Lautloser Stadt-Star
Aber die enorme Beschleunigung gleich aus dem Stand heraus, und das alles ohne Lärm, ohne Krawall, ohne Abgase, ganz unspektakulär im eigentlichen Sinne, das ist es, was dir das Lächeln ins Gesicht zaubert. Der kleine Ampelsprint ist immer ein Vergnügen, auch für den, der nur zuschauen darf. Man selbst hört nur ein leises Surren, das mit zunehmender Geschwindigkeit vom Windgeräusch überlagert wird. Passanten hören etwas mehr, aber dieses Surren ist nie unangenehm. Entfernt erinnert es an einen Vierzylinder, aber auch nur entfernt und leise.

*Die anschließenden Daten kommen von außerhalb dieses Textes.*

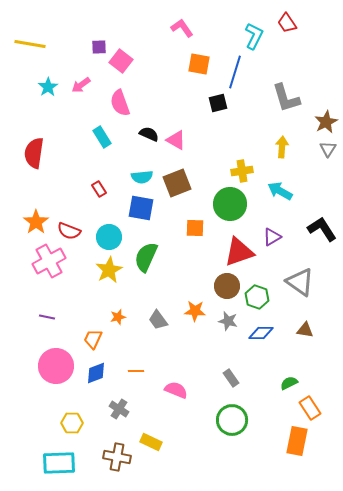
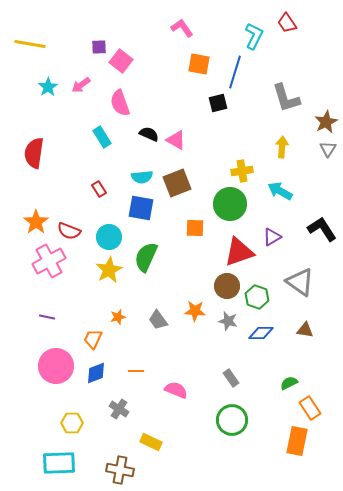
brown cross at (117, 457): moved 3 px right, 13 px down
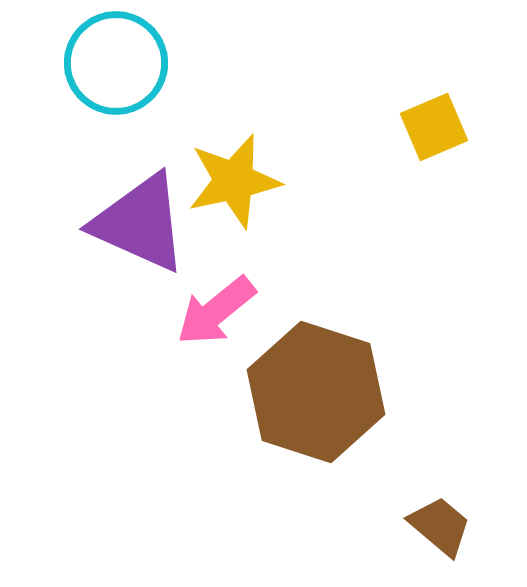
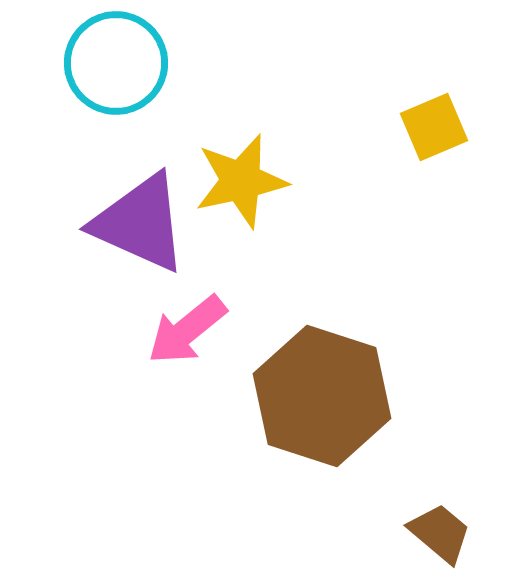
yellow star: moved 7 px right
pink arrow: moved 29 px left, 19 px down
brown hexagon: moved 6 px right, 4 px down
brown trapezoid: moved 7 px down
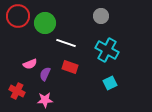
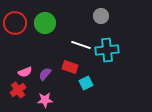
red circle: moved 3 px left, 7 px down
white line: moved 15 px right, 2 px down
cyan cross: rotated 35 degrees counterclockwise
pink semicircle: moved 5 px left, 8 px down
purple semicircle: rotated 16 degrees clockwise
cyan square: moved 24 px left
red cross: moved 1 px right, 1 px up; rotated 28 degrees clockwise
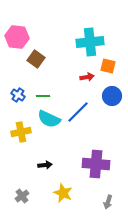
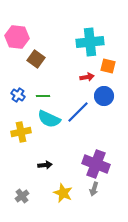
blue circle: moved 8 px left
purple cross: rotated 16 degrees clockwise
gray arrow: moved 14 px left, 13 px up
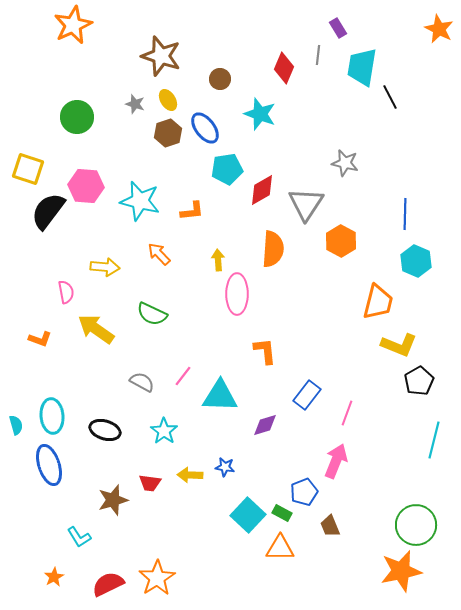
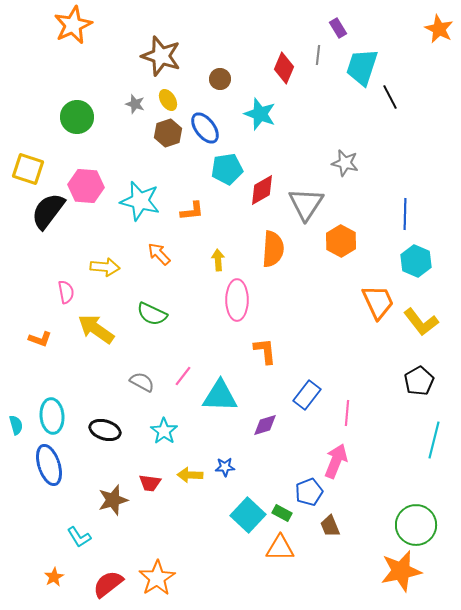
cyan trapezoid at (362, 67): rotated 9 degrees clockwise
pink ellipse at (237, 294): moved 6 px down
orange trapezoid at (378, 302): rotated 39 degrees counterclockwise
yellow L-shape at (399, 345): moved 22 px right, 23 px up; rotated 30 degrees clockwise
pink line at (347, 413): rotated 15 degrees counterclockwise
blue star at (225, 467): rotated 12 degrees counterclockwise
blue pentagon at (304, 492): moved 5 px right
red semicircle at (108, 584): rotated 12 degrees counterclockwise
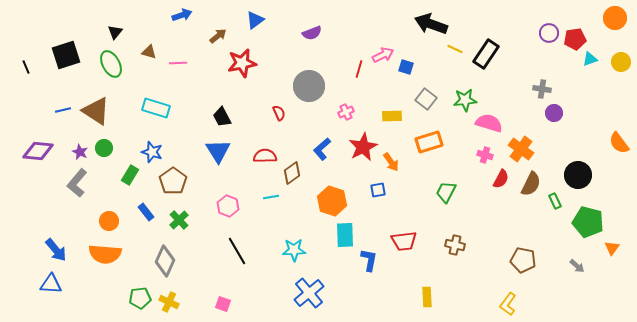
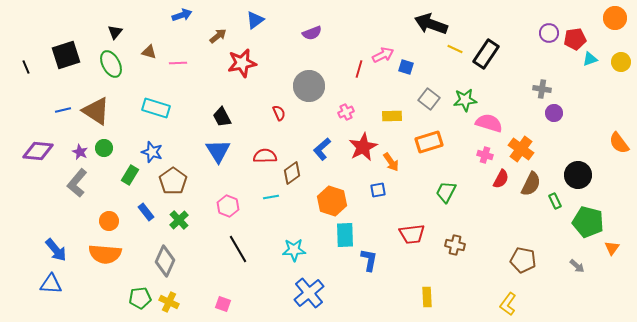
gray square at (426, 99): moved 3 px right
red trapezoid at (404, 241): moved 8 px right, 7 px up
black line at (237, 251): moved 1 px right, 2 px up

Riecht nicht, tropft nicht
Bei Fahrten durch das feierabendliche Verkehrsgewühl von Barcelona mit seiner großen Rollerpopulation kann der C evolution seine Vorteile voll ausspielen. Andere Benzinroller mit ihren Geräuschen und Abgasen an der Ampel werden schnell von Ohr und Nase als lästig empfunden. Im dichten Stadtverkehr fährt sich der Roller trotz seiner 260 Kilogramm erstaunlich agil, was seinem niedrigen Schwerpunkt zu verdanken ist. Auch der Stopp an der Ampel wird als angenehmer als auf einem Benziner empfunden, denn es wird keine Energie nutzlos im “Standgas” vernichtet, es vibriert nichts, es stinkt nichts, es tropft nichts und es strahlt keine Wärmequelle von unten, besonders im Sommer ein nicht zu unterschätzender Vorteil. Das Rangieren ist mit diesem Roller ebenfalls einfach und einen Rückwärtsgang gibt es auch noch, für alle Fälle.
Kein billiges Vergnügen
Zum Abstellen weist der C evolution einen Hauptständer und einen Seitenständer auf, der mit einer Feststellbremse gekoppelt ist. Das ist gut, denn wenn man jetzt aus Versehen am Griff dreht, passiert nichts. Stauraum hat der Roller ausreichend. Unter den Rücksitz passt ein Helm und vorn rechts befindet sich ein geräumiges, tiefes Handschuhfach. Hinter einer Klappe vorn links verbirgt sich das Ladekabel. Die Reichweite ist mit zirka 100 Kilometer angegeben. Das Laden dauert bei 240 Volt Netzspannung ungefähr vier Stunden von ganz leer bis komplett voll. Recht leer wird auch das Portemonnaie des C-evolution-Interessenten: Mit 15.000 Euro liegt der BMW i3 auf zwei Rädern saftige 3.800 Euro über einer C 600 Sport.